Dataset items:

'''

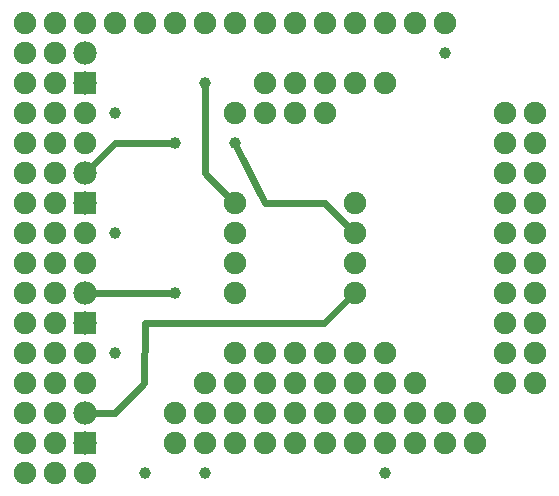
<source format=gbl>
G04 MADE WITH FRITZING*
G04 WWW.FRITZING.ORG*
G04 DOUBLE SIDED*
G04 HOLES PLATED*
G04 CONTOUR ON CENTER OF CONTOUR VECTOR*
%ASAXBY*%
%FSLAX23Y23*%
%MOIN*%
%OFA0B0*%
%SFA1.0B1.0*%
%ADD10C,0.039370*%
%ADD11C,0.078000*%
%ADD12C,0.075000*%
%ADD13C,0.075433*%
%ADD14R,0.078000X0.078000*%
%ADD15C,0.024000*%
%LNCOPPER0*%
G90*
G70*
G54D10*
X701Y1471D03*
X701Y171D03*
X401Y1371D03*
X401Y971D03*
X401Y571D03*
X501Y171D03*
X601Y1271D03*
X801Y1271D03*
X601Y771D03*
X1501Y1571D03*
X1301Y171D03*
G54D11*
X301Y271D03*
X301Y371D03*
X301Y1471D03*
X301Y1571D03*
X301Y671D03*
X301Y771D03*
X301Y1071D03*
X301Y1171D03*
G54D12*
X1201Y971D03*
X801Y971D03*
X1201Y871D03*
X801Y871D03*
X1201Y1071D03*
X801Y1071D03*
X1201Y771D03*
X801Y771D03*
G54D13*
X1401Y371D03*
X1301Y371D03*
X1201Y371D03*
X1101Y371D03*
X601Y371D03*
X1601Y371D03*
X701Y371D03*
X801Y371D03*
X1001Y371D03*
X901Y371D03*
X1401Y471D03*
X1301Y471D03*
X1201Y471D03*
X1101Y471D03*
X1001Y471D03*
X901Y471D03*
X701Y471D03*
X801Y471D03*
X1401Y271D03*
X1301Y271D03*
X1201Y271D03*
X1101Y271D03*
X1501Y271D03*
X1501Y371D03*
X1301Y571D03*
X1201Y571D03*
X1101Y571D03*
X1001Y271D03*
X1001Y571D03*
X101Y1171D03*
X201Y1171D03*
X901Y271D03*
X901Y571D03*
X101Y1071D03*
X201Y1071D03*
X101Y1371D03*
X201Y1371D03*
X101Y1571D03*
X201Y1571D03*
X101Y1471D03*
X201Y1471D03*
X1201Y1671D03*
X401Y1671D03*
X801Y1671D03*
X101Y1671D03*
X201Y1671D03*
X101Y1271D03*
X201Y1271D03*
X1401Y1671D03*
X601Y1671D03*
X1001Y1671D03*
X601Y271D03*
X1601Y271D03*
X701Y271D03*
X801Y271D03*
X301Y1671D03*
X301Y1371D03*
X301Y971D03*
X301Y571D03*
X301Y1271D03*
X301Y871D03*
X301Y471D03*
X801Y571D03*
X301Y171D03*
X101Y171D03*
X201Y171D03*
X101Y271D03*
X201Y271D03*
X101Y371D03*
X201Y371D03*
X101Y471D03*
X201Y471D03*
X101Y571D03*
X201Y571D03*
X101Y671D03*
X201Y671D03*
X101Y771D03*
X201Y771D03*
X101Y871D03*
X201Y871D03*
X101Y971D03*
X201Y971D03*
X1501Y1671D03*
X701Y1671D03*
X1101Y1671D03*
X1301Y1671D03*
X501Y1671D03*
X901Y1671D03*
X1701Y871D03*
X1701Y1171D03*
X1701Y571D03*
X1701Y471D03*
X1701Y1071D03*
X1701Y971D03*
X1701Y771D03*
X1701Y1371D03*
X1701Y671D03*
X1701Y1271D03*
X1801Y571D03*
X1801Y471D03*
X1801Y671D03*
X1801Y771D03*
X1801Y871D03*
X1801Y971D03*
X1801Y1071D03*
X1801Y1171D03*
X1801Y1271D03*
X1801Y1371D03*
X1101Y1371D03*
X1201Y1471D03*
X1001Y1371D03*
X1101Y1471D03*
X801Y1371D03*
X901Y1471D03*
X1301Y1471D03*
X901Y1371D03*
X1001Y1471D03*
G54D14*
X301Y271D03*
X301Y1471D03*
X301Y671D03*
X301Y1071D03*
G54D15*
X701Y1171D02*
X701Y1452D01*
D02*
X780Y1091D02*
X701Y1171D01*
D02*
X500Y471D02*
X401Y371D01*
D02*
X401Y371D02*
X331Y371D01*
D02*
X501Y670D02*
X500Y471D01*
D02*
X1100Y671D02*
X501Y670D01*
D02*
X1180Y751D02*
X1100Y671D01*
D02*
X401Y1271D02*
X322Y1192D01*
D02*
X582Y1271D02*
X401Y1271D01*
D02*
X1101Y1071D02*
X902Y1071D01*
D02*
X902Y1071D02*
X809Y1254D01*
D02*
X1180Y991D02*
X1101Y1071D01*
D02*
X582Y771D02*
X331Y771D01*
G04 End of Copper0*
M02*
</source>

'''

PROBLEM REQUIREMENTS: Output, exactly and with no other text, the line that contains "X101Y1571D03*" and all lines from there to the end of the records.

EXPECTED ANSWER:
X101Y1571D03*
X201Y1571D03*
X101Y1471D03*
X201Y1471D03*
X1201Y1671D03*
X401Y1671D03*
X801Y1671D03*
X101Y1671D03*
X201Y1671D03*
X101Y1271D03*
X201Y1271D03*
X1401Y1671D03*
X601Y1671D03*
X1001Y1671D03*
X601Y271D03*
X1601Y271D03*
X701Y271D03*
X801Y271D03*
X301Y1671D03*
X301Y1371D03*
X301Y971D03*
X301Y571D03*
X301Y1271D03*
X301Y871D03*
X301Y471D03*
X801Y571D03*
X301Y171D03*
X101Y171D03*
X201Y171D03*
X101Y271D03*
X201Y271D03*
X101Y371D03*
X201Y371D03*
X101Y471D03*
X201Y471D03*
X101Y571D03*
X201Y571D03*
X101Y671D03*
X201Y671D03*
X101Y771D03*
X201Y771D03*
X101Y871D03*
X201Y871D03*
X101Y971D03*
X201Y971D03*
X1501Y1671D03*
X701Y1671D03*
X1101Y1671D03*
X1301Y1671D03*
X501Y1671D03*
X901Y1671D03*
X1701Y871D03*
X1701Y1171D03*
X1701Y571D03*
X1701Y471D03*
X1701Y1071D03*
X1701Y971D03*
X1701Y771D03*
X1701Y1371D03*
X1701Y671D03*
X1701Y1271D03*
X1801Y571D03*
X1801Y471D03*
X1801Y671D03*
X1801Y771D03*
X1801Y871D03*
X1801Y971D03*
X1801Y1071D03*
X1801Y1171D03*
X1801Y1271D03*
X1801Y1371D03*
X1101Y1371D03*
X1201Y1471D03*
X1001Y1371D03*
X1101Y1471D03*
X801Y1371D03*
X901Y1471D03*
X1301Y1471D03*
X901Y1371D03*
X1001Y1471D03*
G54D14*
X301Y271D03*
X301Y1471D03*
X301Y671D03*
X301Y1071D03*
G54D15*
X701Y1171D02*
X701Y1452D01*
D02*
X780Y1091D02*
X701Y1171D01*
D02*
X500Y471D02*
X401Y371D01*
D02*
X401Y371D02*
X331Y371D01*
D02*
X501Y670D02*
X500Y471D01*
D02*
X1100Y671D02*
X501Y670D01*
D02*
X1180Y751D02*
X1100Y671D01*
D02*
X401Y1271D02*
X322Y1192D01*
D02*
X582Y1271D02*
X401Y1271D01*
D02*
X1101Y1071D02*
X902Y1071D01*
D02*
X902Y1071D02*
X809Y1254D01*
D02*
X1180Y991D02*
X1101Y1071D01*
D02*
X582Y771D02*
X331Y771D01*
G04 End of Copper0*
M02*
</source>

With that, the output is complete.